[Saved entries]

★ ★ ★ ★ ★ ★ ★

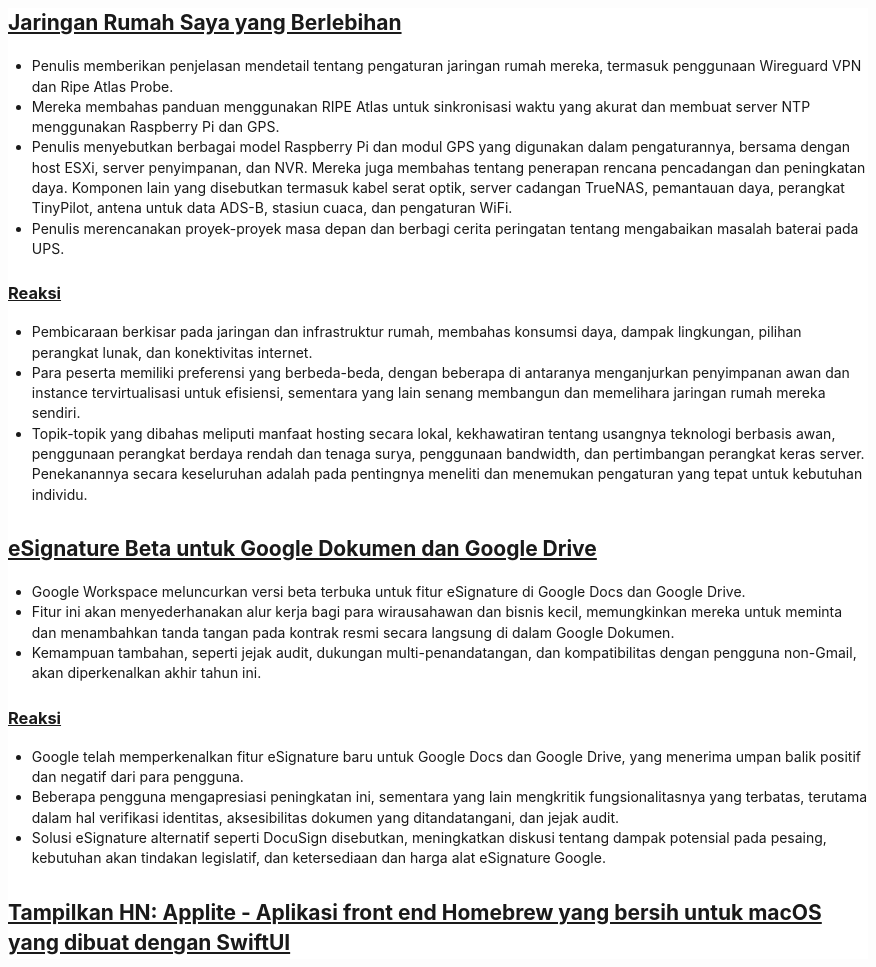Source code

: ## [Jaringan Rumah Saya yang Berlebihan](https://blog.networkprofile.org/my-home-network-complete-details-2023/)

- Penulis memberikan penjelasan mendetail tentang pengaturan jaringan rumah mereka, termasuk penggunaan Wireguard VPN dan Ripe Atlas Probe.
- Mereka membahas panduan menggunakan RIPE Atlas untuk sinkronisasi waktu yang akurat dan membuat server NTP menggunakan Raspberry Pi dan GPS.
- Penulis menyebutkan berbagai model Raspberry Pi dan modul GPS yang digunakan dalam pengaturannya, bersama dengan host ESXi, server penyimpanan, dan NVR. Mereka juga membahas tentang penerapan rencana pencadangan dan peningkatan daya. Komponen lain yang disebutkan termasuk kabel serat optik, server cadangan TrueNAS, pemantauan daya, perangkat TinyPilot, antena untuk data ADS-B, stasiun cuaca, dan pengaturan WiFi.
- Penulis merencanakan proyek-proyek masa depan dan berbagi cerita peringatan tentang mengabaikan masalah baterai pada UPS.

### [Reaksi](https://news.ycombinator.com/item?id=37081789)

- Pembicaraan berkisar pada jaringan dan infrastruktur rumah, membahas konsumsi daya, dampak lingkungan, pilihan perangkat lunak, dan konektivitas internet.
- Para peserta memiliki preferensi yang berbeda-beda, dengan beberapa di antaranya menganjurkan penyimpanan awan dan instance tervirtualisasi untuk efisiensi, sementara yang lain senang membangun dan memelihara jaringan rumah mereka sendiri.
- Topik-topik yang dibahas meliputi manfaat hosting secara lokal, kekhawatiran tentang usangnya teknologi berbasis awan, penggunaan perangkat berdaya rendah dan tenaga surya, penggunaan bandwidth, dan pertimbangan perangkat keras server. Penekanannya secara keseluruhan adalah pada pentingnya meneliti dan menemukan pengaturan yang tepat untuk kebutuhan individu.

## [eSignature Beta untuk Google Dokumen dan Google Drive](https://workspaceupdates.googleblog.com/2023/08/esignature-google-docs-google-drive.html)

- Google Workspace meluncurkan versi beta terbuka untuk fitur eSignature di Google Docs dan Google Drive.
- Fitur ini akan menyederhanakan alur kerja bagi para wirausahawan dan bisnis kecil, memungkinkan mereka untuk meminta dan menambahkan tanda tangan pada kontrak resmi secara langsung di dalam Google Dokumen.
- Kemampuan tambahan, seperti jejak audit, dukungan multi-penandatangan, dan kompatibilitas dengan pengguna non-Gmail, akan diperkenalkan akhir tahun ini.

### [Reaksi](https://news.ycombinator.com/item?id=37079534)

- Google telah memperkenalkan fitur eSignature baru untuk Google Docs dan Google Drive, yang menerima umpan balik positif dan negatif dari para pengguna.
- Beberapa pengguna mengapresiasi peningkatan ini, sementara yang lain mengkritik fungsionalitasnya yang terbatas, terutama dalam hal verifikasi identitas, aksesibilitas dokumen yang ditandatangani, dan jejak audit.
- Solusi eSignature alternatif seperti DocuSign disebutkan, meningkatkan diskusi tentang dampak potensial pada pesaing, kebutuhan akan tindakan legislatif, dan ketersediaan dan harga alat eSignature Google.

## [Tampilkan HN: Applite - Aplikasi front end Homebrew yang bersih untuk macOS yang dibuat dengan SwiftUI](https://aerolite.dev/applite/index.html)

★ ★ ★ ★ ★ ★ ★

Problem — Leave out the pictures. Return exactly the lines from the first line of the records to the line bearing "- Pembicaraan berkisar", inclusive.

Answer to this problem —
Source code

: ## [Jaringan Rumah Saya yang Berlebihan](https://blog.networkprofile.org/my-home-network-complete-details-2023/)

- Penulis memberikan penjelasan mendetail tentang pengaturan jaringan rumah mereka, termasuk penggunaan Wireguard VPN dan Ripe Atlas Probe.
- Mereka membahas panduan menggunakan RIPE Atlas untuk sinkronisasi waktu yang akurat dan membuat server NTP menggunakan Raspberry Pi dan GPS.
- Penulis menyebutkan berbagai model Raspberry Pi dan modul GPS yang digunakan dalam pengaturannya, bersama dengan host ESXi, server penyimpanan, dan NVR. Mereka juga membahas tentang penerapan rencana pencadangan dan peningkatan daya. Komponen lain yang disebutkan termasuk kabel serat optik, server cadangan TrueNAS, pemantauan daya, perangkat TinyPilot, antena untuk data ADS-B, stasiun cuaca, dan pengaturan WiFi.
- Penulis merencanakan proyek-proyek masa depan dan berbagi cerita peringatan tentang mengabaikan masalah baterai pada UPS.

### [Reaksi](https://news.ycombinator.com/item?id=37081789)

- Pembicaraan berkisar pada jaringan dan infrastruktur rumah, membahas konsumsi daya, dampak lingkungan, pilihan perangkat lunak, dan konektivitas internet.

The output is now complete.